AIT Official Text# OT-1927
May 24, 2019
Remarks by AIT Director W. Brent Christensen
at the Opening of Exchange Opportunities Day
May 24, 2019
(As Prepared for Delivery)
Good afternoon, everyone! Thank you all for coming. It is my great pleasure to welcome you to AIT’s new home. You are all special guests – in fact, you are among some of our very first guests since we moved into the new AIT building earlier this month. So I thank you all for coming to help us christen this room, where we hope to hold many more public events.
As many of you are aware, this year marks the 40th Anniversary of AIT. In 1979, before most of you were born, the United States Congress passed a law called the Taiwan Relations Act, committing the United States to maintaining strong ties with Taiwan. Together as partners, the United States and Taiwan have come a long way in the past 40 years, with many achievements worth celebrating. To celebrate our partnership, each month we are highlighting a different aspect of the U.S.-Taiwan relationship. May is our AIT@40 Immigration & Exchange Month, and today’s program is all about exchanges. Exchanges are one of the areas where the United States and Taiwan cooperate the most closely; it is also a topic that is personally meaningful to me.
When I was around your age, I came to Taiwan for the first time to serve as a missionary. It was an eye-opening experience, and I learned for the first time how people from very different backgrounds can connect through shared experience, bond over shared values, and build lasting bonds. Usually all of this occurs over a bowl of Niú ròu miàn! The people I met, the places I saw, and the things I learned during those two years had a strong impact on my life and career – if truth be told, I have basically spent much of my professional career trying to find ways to come back here! This is my fourth time living and working in Taiwan. I returned to Taiwan for a summer as a graduate student, and after joining the Foreign Service, came to Taiwan on my first assignment in 1989. I returned yet again in 2012 as the Deputy Director of AIT. But since I am now the AIT Director, I have run out of jobs I can get here, so if you have any ideas for how I can keep coming back later, please let me know!
As you plan for your future, I hope you will consider studying or participating in an exchange program in the United States, and that you will reap the same rewards I did during my earlier years in Taiwan. It is not a secret that studying and gaining practical experience in the United States can create opportunities. That is why more than 22,000 students from Taiwan study in the United States each year, and that number has been increasing for four years in a row. Today, we are highlighting the very best examples of how education and exchange in the United States can lead to great careers. We are honored to have Jamie, Renee, Tracy, Tim, Lisa, and Tyler join us today, to share their stories about how exchanges have contributed to not only to their success, but that of Taiwan. I would like to thank our guests for their help in promoting U.S.-Taiwan exchange, which is key to our strong people-to-people ties. As you listen to our speakers today, I hope you will also pay attention to how they have used their skills gained in the United States to make contributions here in Taiwan.

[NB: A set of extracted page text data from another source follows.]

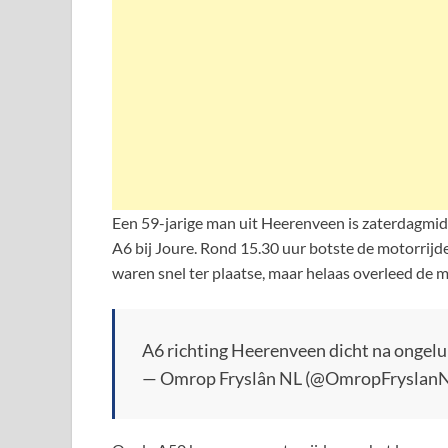
Een 59-jarige man uit Heerenveen is zaterdagmi
A6 bij Joure. Rond 15.30 uur botste de motorrijde
waren snel ter plaatse, maar helaas overleed de m
A6 richting Heerenveen dicht na ongel
— Omrop Fryslân NL (@OmropFryslan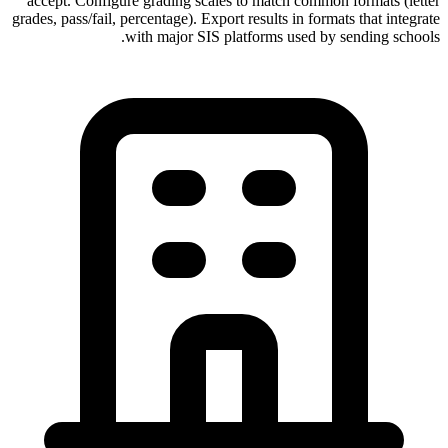
accept. Configure grading scales to match common formats (letter
grades, pass/fail, percentage). Export results in formats that integrate
with major SIS platforms used by sending schools.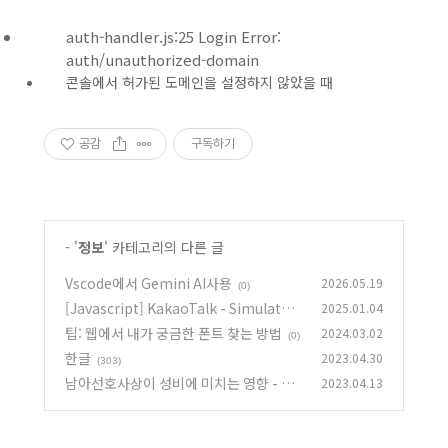
auth-handler.js:25 Login Error:
auth/unauthorized-domain
콘솔에서 허가된 도메인을 설정하지 않았을 때
공감
구독하기
'
정보
' 카테고리의 다른 글
Vscode에서 Gemini AI사용
2026.05.19
(0)
[Javascript] KakaoTalk - Simulator
2025.01.04
팁: 웹에서 내가 궁금한 폰트 찾는 방법
2024.03.02
(0)
(0)
한글
2023.04.30
(303)
남아선호사상이 성비에 미치는 영향 - 시
2023.04.13
뮬레이션
(0)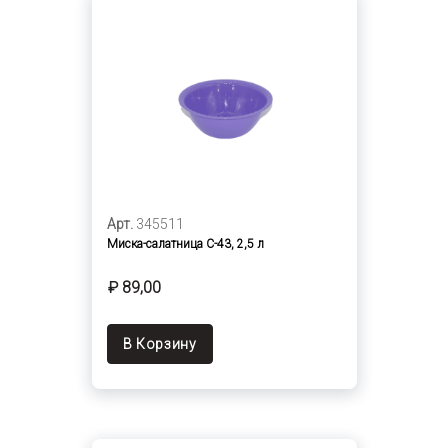
Арт.
345511
Миска-салатница С-43, 2,5 л
₽ 89,00
В Корзину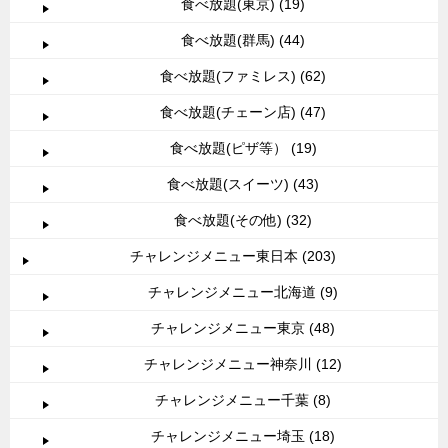
食べ放題(東京) (19)
食べ放題(群馬) (44)
食べ放題(ファミレス) (62)
食べ放題(チェーン店) (47)
食べ放題(ピザ等） (19)
食べ放題(スイーツ) (43)
食べ放題(その他) (32)
チャレンジメニュー東日本 (203)
チャレンジメニュー北海道 (9)
チャレンジメニュー東京 (48)
チャレンジメニュー神奈川 (12)
チャレンジメニュー千葉 (8)
チャレンジメニュー埼玉 (18)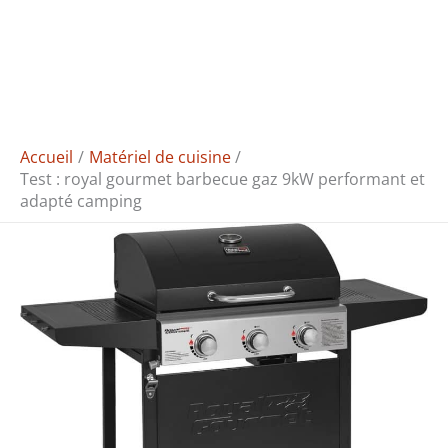
Accueil
Matériel de cuisine
Test : royal gourmet barbecue gaz 9kW performant et
adapté camping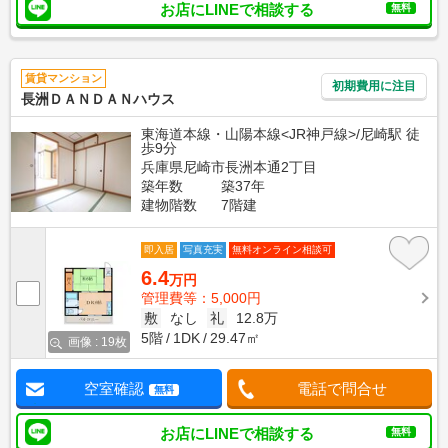
お店にLINEで相談する
無料
賃貸マンション
初期費用に注目
長洲ＤＡＮＤＡＮハウス
東海道本線・山陽本線<JR神戸線>/尼崎駅 徒
歩9分
兵庫県尼崎市長洲本通2丁目
築年数
築37年
建物階数
7階建
即入居
写真充実
無料オンライン相談可
6.4
万円
管理費等：5,000円
敷
なし
礼
12.8万
5階
1DK
29.47㎡
画像 : 19枚
空室確認
電話で問合せ
無料
お店にLINEで相談する
無料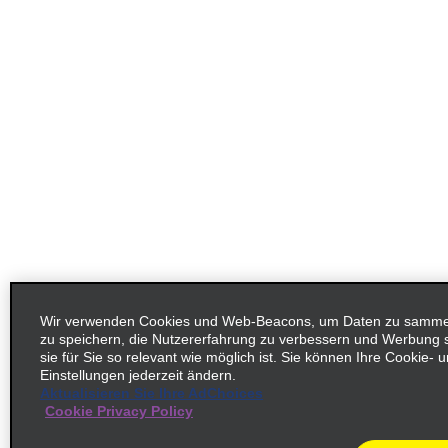
Wir verwenden Cookies und Web-Beacons, um Daten zu sammeln
zu speichern, die Nutzererfahrung zu verbessern und Werbung
sie für Sie so relevant wie möglich ist. Sie können Ihre Cookie-
Einstellungen jederzeit ändern.
Aktualisieren Sie Ihre AdChoices
Cookie Privacy Policy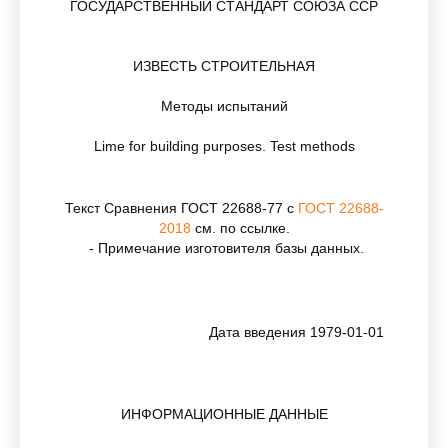
ГОСУДАРСТВЕННЫЙ СТАНДАРТ СОЮЗА ССР
ИЗВЕСТЬ СТРОИТЕЛЬНАЯ
Методы испытаний
Lime for building purposes. Test methods
Текст Сравнения ГОСТ 22688-77 с
ГОСТ 22688-
2018
см. по ссылке.
- Примечание изготовителя базы данных.
Дата введения 1979-01-01
ИНФОРМАЦИОННЫЕ ДАННЫЕ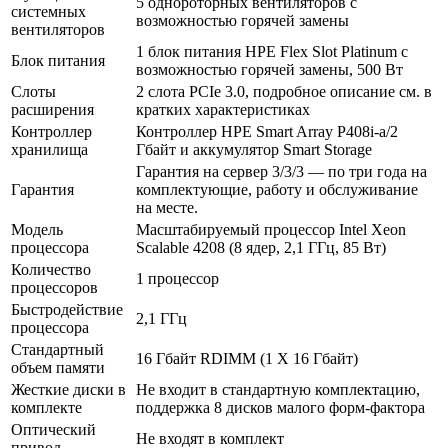
5 однороторных вентиляторов с
системных
возможностью горячей замены
вентиляторов
1 блок питания HPE Flex Slot Platinum с
Блок питания
возможностью горячей замены, 500 Вт
Слоты
2 слота PCIe 3.0, подробное описание см. в
расширения
кратких характеристиках
Контроллер
Контроллер HPE Smart Array P408i-a/2
хранилища
Гбайт и аккумулятор Smart Storage
Гарантия на сервер 3/3/3 — по три года на
Гарантия
комплектующие, работу и обслуживание
на месте.
Модель
Масштабируемый процессор Intel Xeon
процессора
Scalable 4208 (8 ядер, 2,1 ГГц, 85 Вт)
Количество
1 процессор
процессоров
Быстродействие
2,1 ГГц
процессора
Стандартный
16 Гбайт RDIMM (1 X 16 Гбайт)
объем памяти
Жесткие диски в
Не входит в стандартную комплектацию,
комплекте
поддержка 8 дисков малого форм-фактора
Оптический
Не входят в комплект
привод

To help promote more academic and professional exchange, in cooperation with Fulbright Taiwan, AIT has recently launched the “Talent Circulation Alliance.” For decades, Taiwan has been one of our closest economic and commercial partners. Much of Taiwan’s industry was established by people who studied or worked in the United States and came back to found or work in some of Taiwan’s most successful companies. A very large percentage of Taiwan’s most senior government leaders, including the President and many ministers, have all studied or worked in the United States. Taiwan’s history shows one of the best ways to succeed in Taiwan is to gain experience in the United States and bring back what you have learned. The goal of the Talent Circulation Alliance is to recreate this story for the digital age.
We make a clear distinction between brain drain and brain circulation. Brain drain is a serious problem for Taiwan’s long-term development. If Taiwan’s top talent leaves and never comes back, it represents a net loss for Taiwan, and frankly for the world. In contrast, talent circulation is a win for all involved – it’s a win for those individuals circulating between the different economies because they gain valuable experience; it’s a win for other countries, such as the United States, who are able to benefit from Taiwan’s top talent; and it’s a win for Taiwan which is able to build up its international connections with the rest of the world. And it is a win for strengthening the overall U.S.-Taiwan relationship.
In 2019, we have a chance to look back at what the United States and Taiwan have achieved together over the past 40 years. This is also a time for us to look forward. Talking to students always reminds me of the great possibilities for the United States and Taiwan that are yet to come. I hope you will enjoy the discussion today, and that you will draw inspiration from our speakers, so that one day you will be the shining examples of success and inspiration to the next generation. Thank you once again for joining us today.